(Records for this exercise begins)

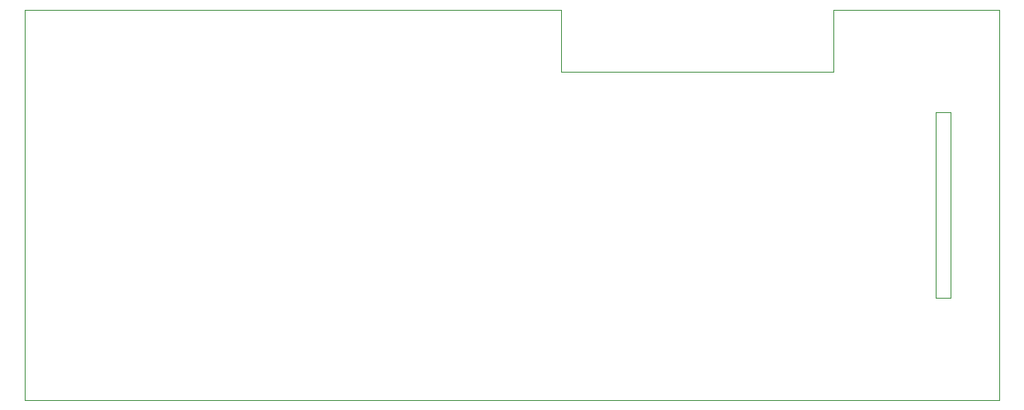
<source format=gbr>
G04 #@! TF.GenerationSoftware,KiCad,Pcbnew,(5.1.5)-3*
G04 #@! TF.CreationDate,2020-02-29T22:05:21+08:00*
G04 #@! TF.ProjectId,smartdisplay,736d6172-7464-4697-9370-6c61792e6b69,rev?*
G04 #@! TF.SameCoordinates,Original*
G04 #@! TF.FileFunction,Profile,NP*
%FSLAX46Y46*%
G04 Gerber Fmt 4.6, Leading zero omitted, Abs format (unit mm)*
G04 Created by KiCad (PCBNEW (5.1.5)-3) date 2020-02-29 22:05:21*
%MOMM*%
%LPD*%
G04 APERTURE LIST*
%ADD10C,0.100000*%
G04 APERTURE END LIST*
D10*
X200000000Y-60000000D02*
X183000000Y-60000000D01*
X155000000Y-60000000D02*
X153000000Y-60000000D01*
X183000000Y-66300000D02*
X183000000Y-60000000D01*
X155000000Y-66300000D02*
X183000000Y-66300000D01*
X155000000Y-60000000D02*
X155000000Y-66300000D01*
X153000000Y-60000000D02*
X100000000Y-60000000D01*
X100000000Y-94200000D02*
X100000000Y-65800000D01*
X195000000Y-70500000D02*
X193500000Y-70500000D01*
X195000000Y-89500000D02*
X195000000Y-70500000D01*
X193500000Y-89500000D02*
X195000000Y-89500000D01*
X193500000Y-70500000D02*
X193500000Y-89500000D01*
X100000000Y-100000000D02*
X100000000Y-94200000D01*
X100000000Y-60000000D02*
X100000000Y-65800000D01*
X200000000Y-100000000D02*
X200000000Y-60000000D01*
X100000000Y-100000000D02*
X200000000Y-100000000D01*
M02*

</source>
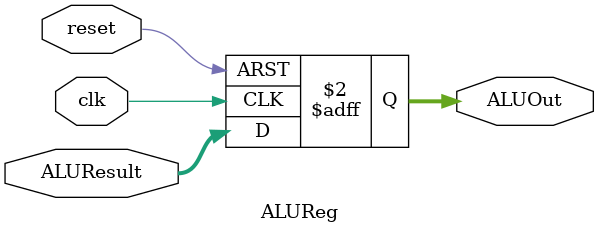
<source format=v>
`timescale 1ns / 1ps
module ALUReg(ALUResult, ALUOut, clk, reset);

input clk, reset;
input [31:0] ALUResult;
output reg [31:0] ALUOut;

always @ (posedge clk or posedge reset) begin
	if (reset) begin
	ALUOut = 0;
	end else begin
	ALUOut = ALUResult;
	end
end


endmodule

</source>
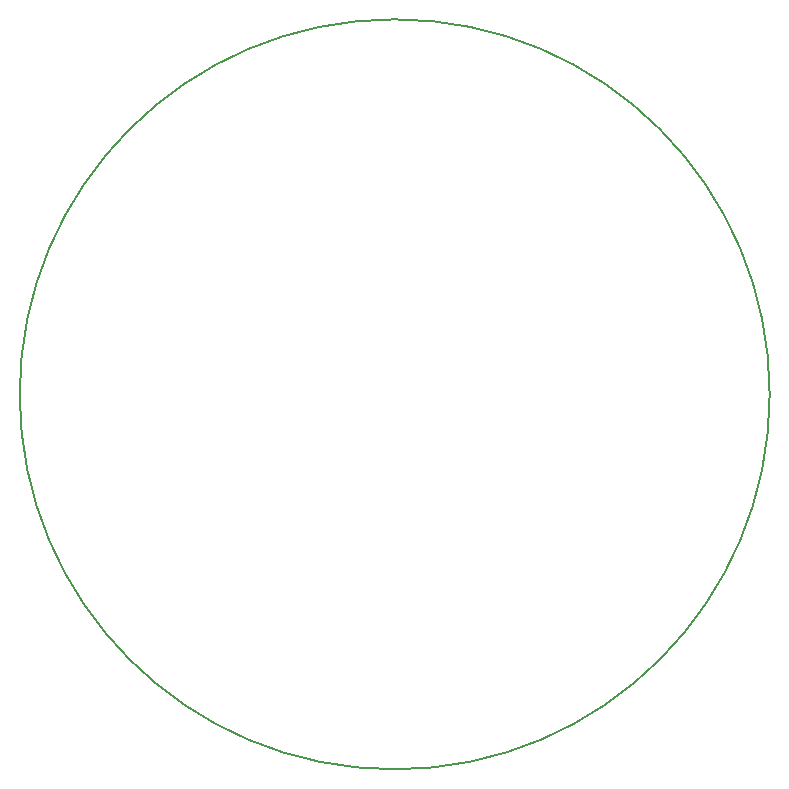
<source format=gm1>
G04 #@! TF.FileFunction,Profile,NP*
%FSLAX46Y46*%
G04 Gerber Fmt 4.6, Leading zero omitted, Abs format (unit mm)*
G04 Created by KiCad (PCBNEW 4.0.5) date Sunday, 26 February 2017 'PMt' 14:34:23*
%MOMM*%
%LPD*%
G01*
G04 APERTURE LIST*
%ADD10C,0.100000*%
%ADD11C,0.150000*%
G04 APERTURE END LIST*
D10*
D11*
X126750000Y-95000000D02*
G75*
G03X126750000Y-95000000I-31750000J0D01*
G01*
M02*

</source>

(Records for this exercise ends)

[Description of the task] What are the lines above from the one with "X100000000Y-94200000D01*" to the one with "G04 Created by KiCad (PCBNEW 4.0.5)", both included? Reproduce them exactly, without pictures.

[Written response]
X100000000Y-94200000D01*
X100000000Y-60000000D02*
X100000000Y-65800000D01*
X200000000Y-100000000D02*
X200000000Y-60000000D01*
X100000000Y-100000000D02*
X200000000Y-100000000D01*
M02*

</source>
<source format=v>
`timescale 1ns / 1ps
module ALUReg(ALUResult, ALUOut, clk, reset);

input clk, reset;
input [31:0] ALUResult;
output reg [31:0] ALUOut;

always @ (posedge clk or posedge reset) begin
	if (reset) begin
	ALUOut = 0;
	end else begin
	ALUOut = ALUResult;
	end
end


endmodule

</source>
<source format=gm1>
G04 #@! TF.FileFunction,Profile,NP*
%FSLAX46Y46*%
G04 Gerber Fmt 4.6, Leading zero omitted, Abs format (unit mm)*
G04 Created by KiCad (PCBNEW 4.0.5) date Sunday, 26 February 2017 'PMt' 14:34:23*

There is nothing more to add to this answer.